3. Reduce Beta Amyloid:
Beta amyloid protein, the marker of Alzheimer’s disease, represents another risk to the brain. At high levels, they can accumulate and form sticky plaques that block cell signaling. In some cases, plaques can even cause inflammation. That’s where folate comes into play. According to a study conducted in 2017 in the journal PloS One, low levels increase the risk of accumulation of beta amyloid, giving your brain a protective dose.
4. Protect Neurons:
A healthy brain depends on healthy neurons or nerve cells. And according to a 2016 review in the journal Nutrients, folate is necessary to repair neurons.
“Even the diversity of these nerve cells depends on an adequate intake of folate”.
Thiamine, or vitamin B1, also helps maintain the structure and function of nerve cell membranes. It is an element of change to protect neurons from damage!
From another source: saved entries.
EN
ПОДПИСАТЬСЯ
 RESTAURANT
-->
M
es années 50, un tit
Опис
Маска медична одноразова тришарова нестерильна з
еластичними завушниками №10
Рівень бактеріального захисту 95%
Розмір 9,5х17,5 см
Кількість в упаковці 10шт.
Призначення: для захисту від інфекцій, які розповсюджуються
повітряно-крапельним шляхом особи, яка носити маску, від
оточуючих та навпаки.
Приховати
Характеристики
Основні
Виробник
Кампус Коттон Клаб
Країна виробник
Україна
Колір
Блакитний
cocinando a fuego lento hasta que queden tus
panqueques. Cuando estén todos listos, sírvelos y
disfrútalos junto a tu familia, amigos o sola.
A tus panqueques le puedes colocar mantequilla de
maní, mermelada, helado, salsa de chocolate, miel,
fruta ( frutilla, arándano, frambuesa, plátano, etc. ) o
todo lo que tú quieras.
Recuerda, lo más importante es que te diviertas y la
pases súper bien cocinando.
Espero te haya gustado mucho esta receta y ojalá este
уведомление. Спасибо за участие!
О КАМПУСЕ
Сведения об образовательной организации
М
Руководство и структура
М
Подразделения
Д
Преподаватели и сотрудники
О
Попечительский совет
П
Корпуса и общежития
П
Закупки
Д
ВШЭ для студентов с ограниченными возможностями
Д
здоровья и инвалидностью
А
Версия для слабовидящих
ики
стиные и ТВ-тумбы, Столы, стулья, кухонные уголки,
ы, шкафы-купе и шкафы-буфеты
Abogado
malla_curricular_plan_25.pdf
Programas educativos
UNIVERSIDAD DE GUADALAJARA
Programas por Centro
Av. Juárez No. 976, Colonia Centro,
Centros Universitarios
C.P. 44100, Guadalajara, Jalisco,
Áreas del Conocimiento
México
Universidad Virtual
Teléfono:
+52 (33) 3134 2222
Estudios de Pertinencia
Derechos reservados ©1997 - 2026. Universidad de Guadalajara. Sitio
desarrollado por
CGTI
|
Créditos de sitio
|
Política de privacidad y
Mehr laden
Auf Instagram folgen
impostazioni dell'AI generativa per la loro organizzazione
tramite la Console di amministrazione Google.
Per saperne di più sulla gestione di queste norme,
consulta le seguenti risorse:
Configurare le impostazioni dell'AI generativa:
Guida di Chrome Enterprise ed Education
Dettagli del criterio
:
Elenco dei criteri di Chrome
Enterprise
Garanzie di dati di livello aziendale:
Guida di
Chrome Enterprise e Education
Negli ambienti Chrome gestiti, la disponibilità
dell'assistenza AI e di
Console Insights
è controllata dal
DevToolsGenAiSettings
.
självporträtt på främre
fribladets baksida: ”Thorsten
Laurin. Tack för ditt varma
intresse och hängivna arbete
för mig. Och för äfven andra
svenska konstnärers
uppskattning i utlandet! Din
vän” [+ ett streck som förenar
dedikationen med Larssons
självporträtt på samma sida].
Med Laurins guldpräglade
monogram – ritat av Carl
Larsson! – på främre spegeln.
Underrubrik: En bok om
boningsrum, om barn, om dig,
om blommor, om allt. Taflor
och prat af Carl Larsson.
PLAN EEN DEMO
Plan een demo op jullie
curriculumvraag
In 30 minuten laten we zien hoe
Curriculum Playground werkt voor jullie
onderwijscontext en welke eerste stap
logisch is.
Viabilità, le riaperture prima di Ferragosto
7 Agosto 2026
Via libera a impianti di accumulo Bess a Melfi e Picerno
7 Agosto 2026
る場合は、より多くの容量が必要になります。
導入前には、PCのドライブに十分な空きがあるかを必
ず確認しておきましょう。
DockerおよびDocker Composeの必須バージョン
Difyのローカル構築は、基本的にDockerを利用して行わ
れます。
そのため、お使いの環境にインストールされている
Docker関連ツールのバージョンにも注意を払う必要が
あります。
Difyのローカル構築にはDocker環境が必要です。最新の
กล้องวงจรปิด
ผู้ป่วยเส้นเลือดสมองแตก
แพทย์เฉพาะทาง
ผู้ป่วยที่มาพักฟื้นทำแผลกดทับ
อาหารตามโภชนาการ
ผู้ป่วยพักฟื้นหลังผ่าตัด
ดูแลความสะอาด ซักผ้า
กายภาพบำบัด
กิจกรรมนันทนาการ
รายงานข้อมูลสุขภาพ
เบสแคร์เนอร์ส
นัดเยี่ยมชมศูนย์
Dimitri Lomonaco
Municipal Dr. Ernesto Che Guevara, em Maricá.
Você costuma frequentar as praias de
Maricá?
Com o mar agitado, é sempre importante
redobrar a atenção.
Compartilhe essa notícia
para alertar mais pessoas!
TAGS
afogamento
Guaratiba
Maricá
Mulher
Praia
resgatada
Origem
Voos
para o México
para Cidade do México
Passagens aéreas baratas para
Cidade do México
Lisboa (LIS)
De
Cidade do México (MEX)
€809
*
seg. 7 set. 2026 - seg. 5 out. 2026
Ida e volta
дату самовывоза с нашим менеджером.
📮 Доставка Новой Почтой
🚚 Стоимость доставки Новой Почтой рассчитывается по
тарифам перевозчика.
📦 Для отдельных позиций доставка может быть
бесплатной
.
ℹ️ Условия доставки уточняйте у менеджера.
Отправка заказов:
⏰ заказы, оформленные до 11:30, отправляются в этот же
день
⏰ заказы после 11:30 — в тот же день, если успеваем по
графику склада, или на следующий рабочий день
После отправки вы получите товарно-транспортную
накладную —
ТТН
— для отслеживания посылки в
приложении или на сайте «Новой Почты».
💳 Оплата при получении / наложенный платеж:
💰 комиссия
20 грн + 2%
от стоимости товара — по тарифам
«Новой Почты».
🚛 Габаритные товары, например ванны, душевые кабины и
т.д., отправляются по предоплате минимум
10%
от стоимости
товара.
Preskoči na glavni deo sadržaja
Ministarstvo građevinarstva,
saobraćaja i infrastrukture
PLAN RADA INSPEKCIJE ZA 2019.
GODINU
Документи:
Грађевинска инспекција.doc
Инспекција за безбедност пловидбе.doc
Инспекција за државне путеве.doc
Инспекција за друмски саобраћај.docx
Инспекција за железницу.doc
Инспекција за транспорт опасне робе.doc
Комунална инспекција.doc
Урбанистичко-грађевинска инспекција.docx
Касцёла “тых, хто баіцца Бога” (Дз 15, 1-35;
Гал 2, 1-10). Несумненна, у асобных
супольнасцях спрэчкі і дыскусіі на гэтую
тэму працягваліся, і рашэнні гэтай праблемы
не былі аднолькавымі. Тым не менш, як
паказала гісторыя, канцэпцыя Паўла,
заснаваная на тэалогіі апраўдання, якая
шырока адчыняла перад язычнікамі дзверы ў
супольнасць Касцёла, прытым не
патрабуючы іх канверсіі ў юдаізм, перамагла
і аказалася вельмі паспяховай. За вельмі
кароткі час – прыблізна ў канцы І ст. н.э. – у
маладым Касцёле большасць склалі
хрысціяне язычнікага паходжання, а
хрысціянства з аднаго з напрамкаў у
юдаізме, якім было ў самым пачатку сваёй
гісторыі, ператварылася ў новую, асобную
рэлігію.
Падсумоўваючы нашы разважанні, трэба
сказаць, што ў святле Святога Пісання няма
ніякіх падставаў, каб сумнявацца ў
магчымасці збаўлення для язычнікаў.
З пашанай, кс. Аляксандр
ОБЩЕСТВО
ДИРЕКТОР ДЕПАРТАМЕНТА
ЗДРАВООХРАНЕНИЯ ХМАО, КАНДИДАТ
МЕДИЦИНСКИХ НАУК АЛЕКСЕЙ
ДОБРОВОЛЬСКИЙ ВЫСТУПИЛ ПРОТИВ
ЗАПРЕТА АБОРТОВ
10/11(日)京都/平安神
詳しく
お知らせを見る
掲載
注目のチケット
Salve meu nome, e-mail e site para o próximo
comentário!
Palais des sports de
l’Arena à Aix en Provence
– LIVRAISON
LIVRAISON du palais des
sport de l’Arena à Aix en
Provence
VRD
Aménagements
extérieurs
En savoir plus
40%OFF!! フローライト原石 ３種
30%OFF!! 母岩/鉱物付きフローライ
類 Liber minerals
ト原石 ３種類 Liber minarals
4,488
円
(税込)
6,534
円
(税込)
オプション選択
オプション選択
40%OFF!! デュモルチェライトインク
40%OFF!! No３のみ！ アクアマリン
5. Produces Neurotransmitters:
Neurons communicate by sending chemical messengers called neurotransmitters. These chemicals control behavior, sleep and mental function by sending signals. The healthier the neurotransmitters, the better the signals. B vitamins can make it happen. For example, vitamin B6 is a cofactor for the synthesis of neurotransmitters such as dopamine, serotonin and melatonin, but mild deficiency can lower levels. Other cofactors of vitamin B include thiamine, pantothenic acid (B5) and folate.
Sources of B Vitamins:
To get B vitamins, focus on the following foods:
- Dairy products
- Green leafy vegetables
- Green peas
- Cereals and fortified bread
B vitamins are water soluble vitamins that dissolve easily in water and are not stored by the body. This makes it important to replenish them daily through food. In addition, these water-soluble vitamins are easily eliminated or destroyed when you prepare food or store it. To minimize this loss, always refrigerate foods rich in B vitamins and keep them out of direct sunlight.